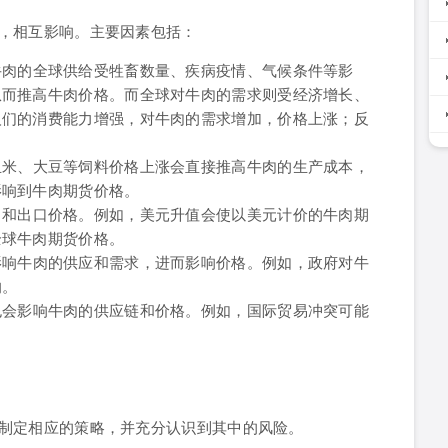
，相互影响。主要因素包括：
牛肉的全球供给受牲畜数量、疾病疫情、气候条件等影
从而推高牛肉价格。而全球对牛肉的需求则受经济增长、
人们的消费能力增强，对牛肉的需求增加，价格上涨；反
玉米、大豆等饲料价格上涨会直接推高牛肉的生产成本，
影响到牛肉期货价格。
口和出口价格。例如，美元升值会使以美元计价的牛肉期
全球牛肉期货价格。
影响牛肉的供应和需求，进而影响价格。例如，政府对牛
响。
也会影响牛肉的供应链和价格。例如，国际贸易冲突可能
制定相应的策略，并充分认识到其中的风险。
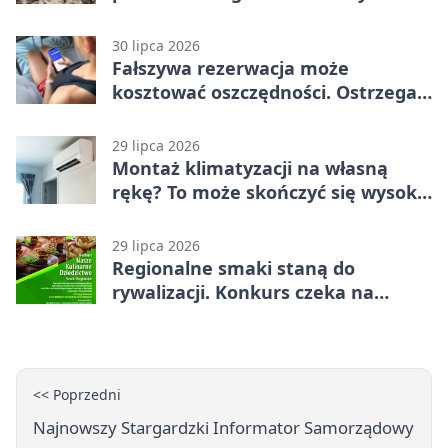
trening
30 lipca 2026
Fałszywa rezerwacja może
kosztować oszczędności. Ostrzega
policja ze Stargardu
29 lipca 2026
Montaż klimatyzacji na własną
rękę? To może skończyć się wysoką
karą
29 lipca 2026
Regionalne smaki staną do
rywalizacji. Konkurs czeka na
zgłoszenia
<< Poprzedni
Najnowszy Stargardzki Informator Samorządowy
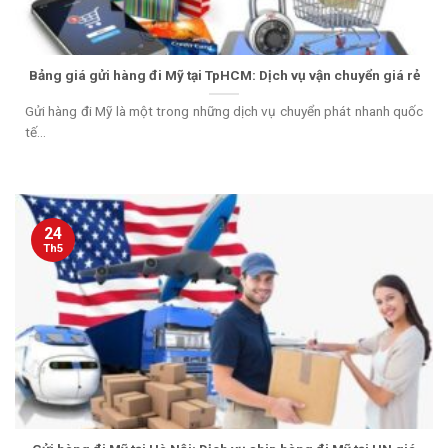
Bảng giá gửi hàng đi Mỹ tại TpHCM: Dịch vụ vận chuyển giá rẻ
Gửi hàng đi Mỹ là một trong những dịch vụ chuyển phát nhanh quốc
tế...
24
Th5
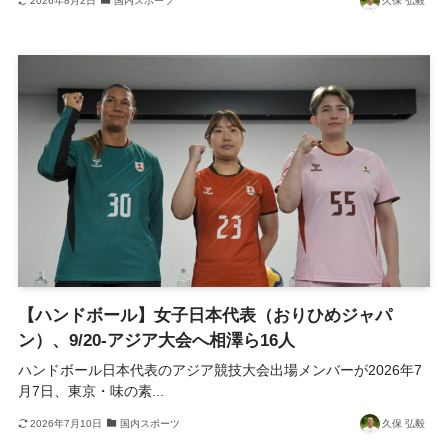
2026年8月2日
国内スポーツ
久保 弘毅
【ハンドボール】女子日本代表（おりひめジャパ
ン）、9/20-アジア大会へ相澤ら16人
ハンドボール日本代表のアジア競技大会出場メンバーが2026年7
月7日、東京・味の素...
2026年7月10日
国内スポーツ
久保 弘毅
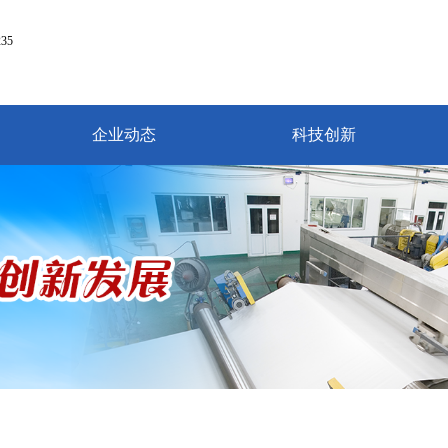
35
35
企业动态
科技创新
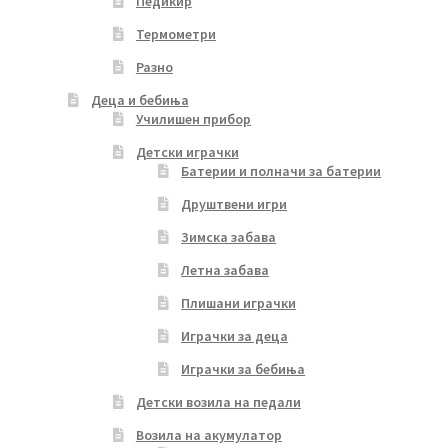
Педикир
Термометри
Разно
Деца и бебиња
Училишен прибор
Детски играчки
Батерии и полначи за батерии
Друштвени игри
Зимска забава
Летна забава
Плишани играчки
Играчки за деца
Играчки за бебиња
Детски возила на педали
Возила на акумулатор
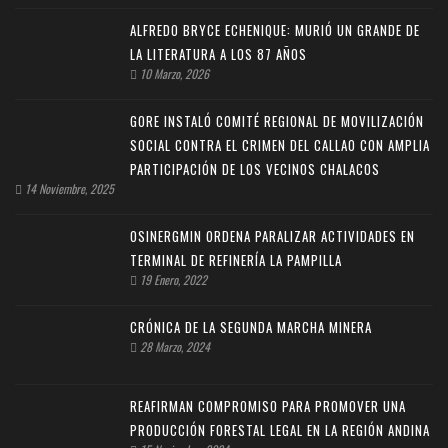
ALFREDO BRYCE ECHENIQUE: MURIÓ UN GRANDE DE
LA LITERATURA A LOS 87 AÑOS
10 Marzo, 2026
GORE INSTALÓ COMITÉ REGIONAL DE MOVILIZACIÓN
SOCIAL CONTRA EL CRIMEN DEL CALLAO CON AMPLIA
PARTICIPACIÓN DE LOS VECINOS CHALACOS
14 Noviembre, 2025
OSINERGMIN ORDENA PARALIZAR ACTIVIDADES EN
TERMINAL DE REFINERÍA LA PAMPILLA
19 Enero, 2022
CRÓNICA DE LA SEGUNDA MARCHA MINERA
28 Marzo, 2024
REAFIRMAN COMPROMISO PARA PROMOVER UNA
PRODUCCIÓN FORESTAL LEGAL EN LA REGIÓN ANDINA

········

### Exercise
The expected result is an exact transcription of the lines from the one containing "OSINERGMIN ORDENA PARALIZAR ACTIVIDADES EN" through the end of the records above; please include both ends.

### Solution to this problem
OSINERGMIN ORDENA PARALIZAR ACTIVIDADES EN
TERMINAL DE REFINERÍA LA PAMPILLA
19 Enero, 2022
CRÓNICA DE LA SEGUNDA MARCHA MINERA
28 Marzo, 2024
REAFIRMAN COMPROMISO PARA PROMOVER UNA
PRODUCCIÓN FORESTAL LEGAL EN LA REGIÓN ANDINA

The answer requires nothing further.